NOTE**** if you get the one off ebay besure to print out the web page it will help you setup the bit...
One more NOTE****the set from ebay is a great set to make small cabinet doors/full glass panel doors , most 1/4" routers can take them on BUT the panel cutter may take a pass or two to get the job done. 
They are smaller than the norm (2" dia. the norm is 3 1/2") but you are still removing alot of stock.
Just use the fence on the router table to take a smaller cut on the 1st and 2nd pass the 3rd pass will give you a nice clean cut.

Hope this helps a bit. 

Bj


----------



## BrianS (Nov 7, 2004)

Drugstore Cowboy said:


> YES - I know the BEST thing to do would be to FIRST invest in a 1/2" shank router -- but right now that's not an option.
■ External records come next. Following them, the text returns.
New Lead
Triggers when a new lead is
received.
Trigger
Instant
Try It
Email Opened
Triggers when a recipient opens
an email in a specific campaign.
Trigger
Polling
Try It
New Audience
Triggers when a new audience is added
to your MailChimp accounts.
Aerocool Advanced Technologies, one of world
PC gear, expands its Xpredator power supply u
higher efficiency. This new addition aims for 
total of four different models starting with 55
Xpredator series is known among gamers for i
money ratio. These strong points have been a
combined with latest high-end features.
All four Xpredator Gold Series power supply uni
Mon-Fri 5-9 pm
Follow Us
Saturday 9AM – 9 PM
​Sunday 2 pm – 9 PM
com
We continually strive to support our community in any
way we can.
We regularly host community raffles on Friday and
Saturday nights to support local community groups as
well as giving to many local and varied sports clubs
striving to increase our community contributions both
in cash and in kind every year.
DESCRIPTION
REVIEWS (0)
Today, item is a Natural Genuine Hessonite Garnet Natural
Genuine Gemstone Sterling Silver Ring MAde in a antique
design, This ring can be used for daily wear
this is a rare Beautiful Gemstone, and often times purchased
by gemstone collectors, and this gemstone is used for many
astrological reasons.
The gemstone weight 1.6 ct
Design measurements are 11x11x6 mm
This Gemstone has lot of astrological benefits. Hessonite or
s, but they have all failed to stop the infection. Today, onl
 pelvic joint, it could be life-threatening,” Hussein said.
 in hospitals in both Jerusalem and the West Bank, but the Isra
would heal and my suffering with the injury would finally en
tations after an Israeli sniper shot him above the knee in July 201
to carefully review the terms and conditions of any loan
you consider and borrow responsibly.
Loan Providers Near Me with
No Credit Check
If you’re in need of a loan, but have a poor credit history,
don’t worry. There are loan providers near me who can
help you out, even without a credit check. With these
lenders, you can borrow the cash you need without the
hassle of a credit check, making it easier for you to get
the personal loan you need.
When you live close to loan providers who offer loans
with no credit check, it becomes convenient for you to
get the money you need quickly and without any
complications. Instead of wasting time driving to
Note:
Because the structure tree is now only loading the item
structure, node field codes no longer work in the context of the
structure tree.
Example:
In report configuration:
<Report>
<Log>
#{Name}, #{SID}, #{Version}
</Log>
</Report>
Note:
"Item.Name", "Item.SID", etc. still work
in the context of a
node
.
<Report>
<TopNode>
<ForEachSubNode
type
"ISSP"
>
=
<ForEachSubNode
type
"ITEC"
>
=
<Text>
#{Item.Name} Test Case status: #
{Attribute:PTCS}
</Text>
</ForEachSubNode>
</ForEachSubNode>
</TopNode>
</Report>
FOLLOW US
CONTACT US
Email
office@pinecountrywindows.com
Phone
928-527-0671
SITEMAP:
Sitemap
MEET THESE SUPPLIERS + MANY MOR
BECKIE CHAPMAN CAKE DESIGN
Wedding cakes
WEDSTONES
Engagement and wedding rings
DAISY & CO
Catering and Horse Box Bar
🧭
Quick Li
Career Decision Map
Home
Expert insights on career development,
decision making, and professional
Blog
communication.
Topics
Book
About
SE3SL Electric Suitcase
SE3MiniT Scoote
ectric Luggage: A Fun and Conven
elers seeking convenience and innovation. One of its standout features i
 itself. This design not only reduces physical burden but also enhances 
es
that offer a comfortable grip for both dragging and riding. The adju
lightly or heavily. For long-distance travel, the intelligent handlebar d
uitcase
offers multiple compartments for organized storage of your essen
I'm sure others with more experience in this will chime in shortly, but one thing that was stressed to me when I considered this very thing is the relatively low power of a 1/4" shank router, and the size of the rail and stile bit. That is a large cutter to be turning on a small shank. It takes a lot of power to drive a bit that size, and with a large bit you must slow it down, which costs power on a small router. 

You can make them with a table saw, as indicated in the following links:


Raised panels on a tablesaw 
Raised panels on a tablesaw

Brian


----------



## Drugstore Cowboy (May 17, 2007)

Brian
The first link is pretty much what I have always done in the past - making simple square rails and stiles - then adding molding to get the bead effect. I've also routed the bead on the edge then mitered JUST the bead.
I only recently discovered the specialized bits and was interested in doing it the 'right'  way.

The second link has some REALLY interesting content.
Being a bonafide ******* I've done a LOT of different things with Bondo over the years (keep a can right next to my WD40 and duct tape)  but I had never thought of making a shaped sanding block with it.
Definitely gonna have to print that one out and give it a good thorough read.

THANKS


----------



## challagan (Feb 7, 2006)

Cowboy the only one I have is a 1/4 shank set from Eagle America. I made some doors with it and used a 1 1/2 horse power router..... the only router I had at the time. The set worked fine with a variable speed controller to slow it down which you MUST do. The router table I had at the time was a piece of crap! You can do it if you don't need to make a bunch of doors. If you do, you would be better off getting a 1/2 collet router and more HP. 

Corey


----------



## Drugstore Cowboy (May 17, 2007)

*Logic wins out*

If I stumble across a price I just can't resist - I may still try one.
But you have just about convinced me --
Thinking for now I will stick to my old way of doing them and incorprate some ideas from Brian's links.
Save my cash to put toward a good strong 1/2" collet router. Just in case Santa doesn't think I've been good enough.

Thanks for saving me from myself.


----------